Face recognition is really a series of several related problems:

• First, look at a picture and find all the faces in it
• Second, focus on each face and be able to understand that even if a face is turned in a weird direction or in bad lighting, it is still the same person.
• Third, be able to pick out unique features of the face that you can use to tell it apart from other people— like how big the eyes are, how long the face is, etc.
• Finally, compare the unique features of that face to all the people you already know to determine the person’s name.

Step 1: Finding all the Faces The first step in our pipeline is face detection.

• We need to locate the faces in a photograph before we can try to tell them apart! Face detection is a great feature for cameras. When the camera can automatically pick out faces, it can make sure that all the faces are in focus before it takes the picture. But we’ll use it for a different purpose — finding the areas of the image we want to pass on to the next step in our pipeline.
• We’re going to use a method called Histogram of Oriented Gradients — or just HOG for short. To find faces in an image, we’ll start by making our image black and white because we don’t need color data to find faces:

Step 2: Posing and Projecting Faces We isolated the faces in our image. But now we have to deal with the problem that faces turned different directions look totally different to a computer.
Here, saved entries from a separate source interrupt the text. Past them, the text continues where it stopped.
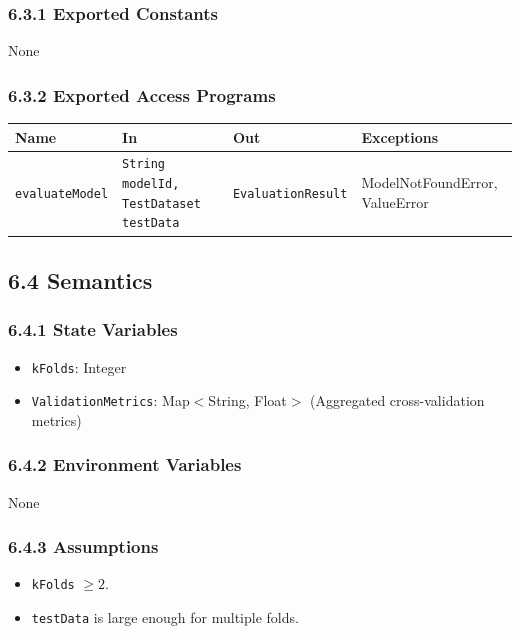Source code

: \documentclass[12pt, titlepage]{article}
\begin{document}
\subsubsection{6.3.1 Exported Constants}
None

\subsubsection{6.3.2 Exported Access Programs}
\begin{center}
\begin{tabular}{p{3.5cm} p{4.5cm} p{4cm} p{3cm}}
\hline
\textbf{Name} & \textbf{In} & \textbf{Out} & \textbf{Exceptions} \\
\hline
\texttt{evaluateModel} & \texttt{String modelId, TestDataset testData} & \texttt{EvaluationResult} & ModelNotFoundError, ValueError \\
\hline
\end{tabular}
\end{center}

\subsection{6.4 Semantics}

\subsubsection{6.4.1 State Variables}
\begin{itemize}
    \item \texttt{kFolds}: Integer
    \item \texttt{ValidationMetrics}: Map$<$String, Float$>$ (Aggregated cross-validation metrics)
\end{itemize}

\subsubsection{6.4.2 Environment Variables}
None

\subsubsection{6.4.3 Assumptions}
\begin{itemize}
    \item \texttt{kFolds} $\geq 2$.
    \item \texttt{testData} is large enough for multiple folds.
\end{itemize}
\end{document}
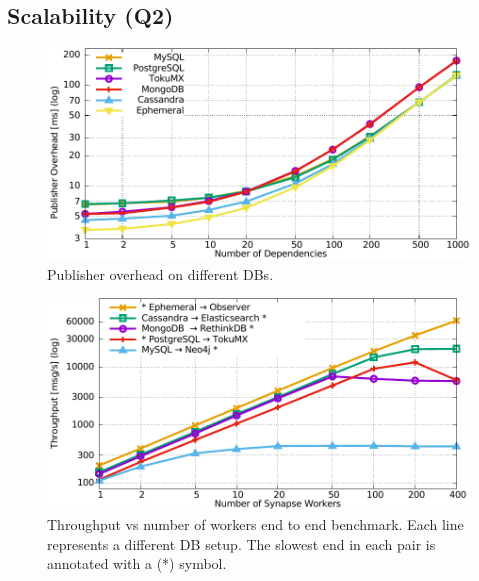 \subsection{Scalability (Q2)}
\label{synapse:sec:evaluation:scalability}

\begin{figure}[]
  \centering
  \includegraphics[width=\linewidth]{figures/synapse/overheadvsdeps.pdf}
  \caption{Publisher overhead on different DBs.}
  \label{synapse:fig:overhead}
\end{figure}


\begin{figure}[]
  \centering
  \includegraphics[width=\linewidth]{figures/synapse/db-throughput-vs-workers.pdf}
  \caption{Throughput vs number of workers end to end benchmark.
      Each line represents a different DB setup.
    The slowest end in each pair is annotated with a (*) symbol.}
    \label{synapse:fig:dbs-throughput}
\end{figure}


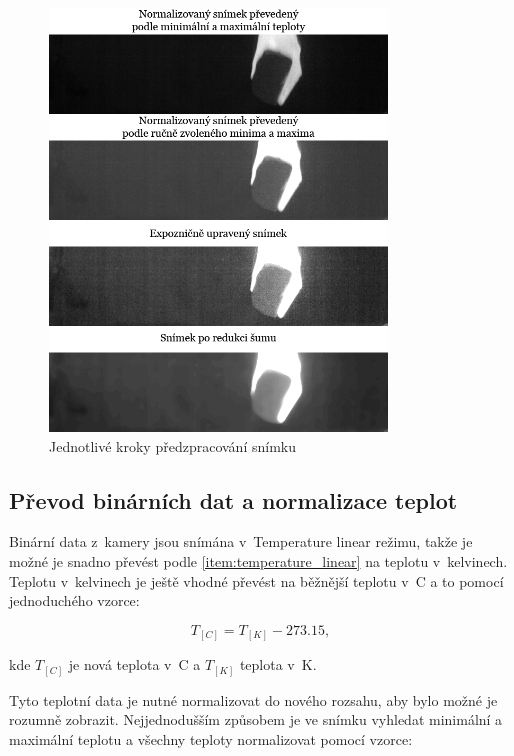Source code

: \begin{figure}[h]
  \centering
  \includegraphics[width=0.8\textwidth]{images/camera_2_image_preprocessing.png}
  \caption{Jednotlivé kroky předzpracování snímku}
  \label{fig:camera_2_image_preprocessing}
\end{figure} 

	\subsection{Převod binárních dat a normalizace teplot}
    Binární data z~kamery jsou snímána v~Temperature linear režimu, takže je možné je snadno převést podle \ref{item:temperature_linear} na teplotu v~kelvinech. Teplotu v~kelvinech je ještě vhodné převést na běžnější teplotu v~\textdegree{}C a to pomocí jednoduchého vzorce:
    
    \begin{equation}
 	   T_{[C]}= T_{[K]} - 273.15,  
    \end{equation}
    
	kde $T_{[C]}$ je nová teplota v~\textdegree{}C a $T_{[K]}$ teplota v~K.
    
    Tyto teplotní data je nutné normalizovat do nového rozsahu, aby bylo možné je rozumně zobrazit. Nejjednodušším způsobem je ve snímku vyhledat minimální a maximální teplotu a všechny teploty normalizovat pomocí vzorce:
    
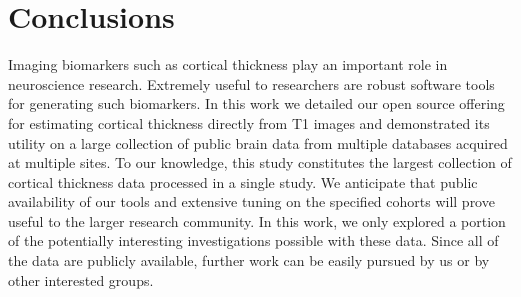 \section{Conclusions}

Imaging biomarkers such as cortical thickness play an 
important role in neuroscience research.  Extremely useful to
researchers are robust software tools for generating such 
biomarkers.  In this work we detailed our open source offering for estimating
cortical thickness directly from T1 images and demonstrated
its utility on a large collection of public brain data from
multiple databases acquired at multiple sites.  To our knowledge,
this study constitutes the largest collection of cortical
thickness data processed in a single study.  
We anticipate that public availability of our tools and extensive tuning on
the specified cohorts will prove useful to the larger
research community.   In this work, we only explored a portion of the potentially
interesting investigations possible with these data.
Since all of the data are publicly available, further work can
be easily pursued by us or by other interested groups.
• To account for this, we will try to warp each picture so that the eyes and lips are always in the sample place in the image. This will make it a lot easier for us to compare faces in the next steps.
• To do this, we are going to use an algorithm called face landmark estimation. The basic idea is we will come up with 68 specific points (called landmarks) that exist on every face — the top of the chin, the outside edge of each eye, the inner edge of each eyebrow, etc. Then we will train a machine learning algorithm to be able to find these 68 specific points on any face:

Step 3: Encoding Faces Now we are to the meat of the problem — actually telling faces apart.

• The simplest approach to face recognition is to directly compare the unknown face we found in Step 2 with all the pictures we have of people that have already been tagged. When we find a previously tagged face that looks very similar to our unknown face, it must be the same person.
• What we need is a way to extract a few basic measurements from each face. Then we could measure our unknown face the same way and find the known face with the closest measurements. For example, we might measure the size of each ear, the spacing between the eyes, the length of the nose, etc.

Step 4: Finding the person’s name from the encoding This last step is actually the easiest step in the whole process. All we have to do is find the person in our database of known people who has the closest measurements to our test image.

• You can do that by using any basic machine learning classification algorithm. No fancy deep learning tricks are needed. We’ll use a simple linear SVM classifier, but lots of classification algorithms could work.
• All we need to do is train a classifier that can take in the measurements from a new test image and tells which known person is the closest match. Running this classifier takes milliseconds. The result of the classifier is the name of the person!